Yet while we persistently focus inward to accomplish these things, we absolutely must keep our attention directed to our external praxis, because the work is not about us. It is about Black and Brown people, and reducing the white harm they endure. We aren’t working in order to improve ourselves; that is merely the technique, and we can’t ever allow ourselves to forget it.
Lace has also introduced us to the ethics of kind candor and of hesed. Together, these show us that a strong and healthy love is not merely tender, but also demanding. This love requires grace and accountability, together. It urges gentle compassion and frank honesty, atonement and redemption, together. This love tells us that radical acceptance is ours, forever, and that we must do better, always.

TASK TO CARRY OUT:
Carry on the passage about inward work, antiracist praxis, and a demanding love, starting right after its last sentence.

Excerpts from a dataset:
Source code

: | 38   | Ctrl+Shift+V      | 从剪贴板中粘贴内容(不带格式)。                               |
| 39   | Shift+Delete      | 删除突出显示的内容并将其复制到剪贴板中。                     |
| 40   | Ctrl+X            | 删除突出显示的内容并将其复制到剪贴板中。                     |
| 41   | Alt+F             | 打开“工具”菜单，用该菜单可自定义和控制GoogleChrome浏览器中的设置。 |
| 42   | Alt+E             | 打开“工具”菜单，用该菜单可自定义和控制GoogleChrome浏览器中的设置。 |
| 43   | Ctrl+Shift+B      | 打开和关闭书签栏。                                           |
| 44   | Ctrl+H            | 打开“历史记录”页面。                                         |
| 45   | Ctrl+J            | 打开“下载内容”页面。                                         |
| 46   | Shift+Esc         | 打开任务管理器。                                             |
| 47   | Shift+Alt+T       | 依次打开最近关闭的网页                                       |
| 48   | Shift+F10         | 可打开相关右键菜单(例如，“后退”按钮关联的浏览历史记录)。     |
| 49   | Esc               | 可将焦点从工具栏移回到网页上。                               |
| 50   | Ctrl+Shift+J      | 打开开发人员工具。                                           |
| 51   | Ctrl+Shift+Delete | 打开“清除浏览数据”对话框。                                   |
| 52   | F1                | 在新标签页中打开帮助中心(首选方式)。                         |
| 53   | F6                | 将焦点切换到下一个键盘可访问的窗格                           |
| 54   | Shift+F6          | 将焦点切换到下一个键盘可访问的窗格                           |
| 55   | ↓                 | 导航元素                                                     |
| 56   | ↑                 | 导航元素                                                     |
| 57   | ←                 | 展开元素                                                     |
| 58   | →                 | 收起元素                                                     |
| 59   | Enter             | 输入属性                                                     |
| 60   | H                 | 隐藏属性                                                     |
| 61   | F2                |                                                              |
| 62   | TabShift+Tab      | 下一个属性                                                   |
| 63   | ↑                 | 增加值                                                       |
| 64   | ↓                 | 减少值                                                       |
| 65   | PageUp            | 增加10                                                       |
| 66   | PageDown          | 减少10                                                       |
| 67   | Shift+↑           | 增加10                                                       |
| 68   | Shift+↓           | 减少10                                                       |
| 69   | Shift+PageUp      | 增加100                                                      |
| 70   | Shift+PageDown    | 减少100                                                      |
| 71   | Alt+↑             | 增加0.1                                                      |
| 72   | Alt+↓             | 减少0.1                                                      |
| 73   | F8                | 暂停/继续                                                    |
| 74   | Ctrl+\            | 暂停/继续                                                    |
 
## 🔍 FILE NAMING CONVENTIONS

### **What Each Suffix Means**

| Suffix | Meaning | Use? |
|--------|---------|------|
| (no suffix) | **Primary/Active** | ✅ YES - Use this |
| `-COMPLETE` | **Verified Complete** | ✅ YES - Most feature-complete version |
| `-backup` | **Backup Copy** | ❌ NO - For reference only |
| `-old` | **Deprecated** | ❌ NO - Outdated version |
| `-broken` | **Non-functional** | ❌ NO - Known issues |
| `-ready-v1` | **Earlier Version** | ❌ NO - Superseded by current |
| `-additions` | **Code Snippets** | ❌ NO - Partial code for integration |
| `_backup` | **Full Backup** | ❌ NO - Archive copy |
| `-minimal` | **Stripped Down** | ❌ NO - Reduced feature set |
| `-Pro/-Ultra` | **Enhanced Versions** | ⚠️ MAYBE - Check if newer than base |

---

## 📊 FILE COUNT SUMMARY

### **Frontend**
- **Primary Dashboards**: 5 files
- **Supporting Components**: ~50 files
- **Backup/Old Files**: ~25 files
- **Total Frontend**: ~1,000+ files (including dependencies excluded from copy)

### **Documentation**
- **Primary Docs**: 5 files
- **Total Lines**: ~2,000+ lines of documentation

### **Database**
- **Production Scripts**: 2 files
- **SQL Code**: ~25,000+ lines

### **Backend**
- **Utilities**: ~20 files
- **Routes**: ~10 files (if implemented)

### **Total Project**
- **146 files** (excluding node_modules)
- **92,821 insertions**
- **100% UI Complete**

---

RESPONSE:
This act of joining a dualism manifests an incredible alchemy. The medieval Chinese philosopher Zhou Dunyi conceived of this in the taijitu, the black and white circle westerners call yin-yang, which is literally “the diagram of the supreme ultimate”. The supreme ultimate: the profound power that is generated when we hold two things at once.
The Winter Solstice is December 21st at 10:03 UT. In this moment when all things are possible, I’ll hold that contemplative pause in my own heart. And this Solstice, when I gather its power for the year to come, I’ll be thinking of Lace, the Lace on Race community, and our commitment to directing that power at racism, in ourselves and wherever we find it.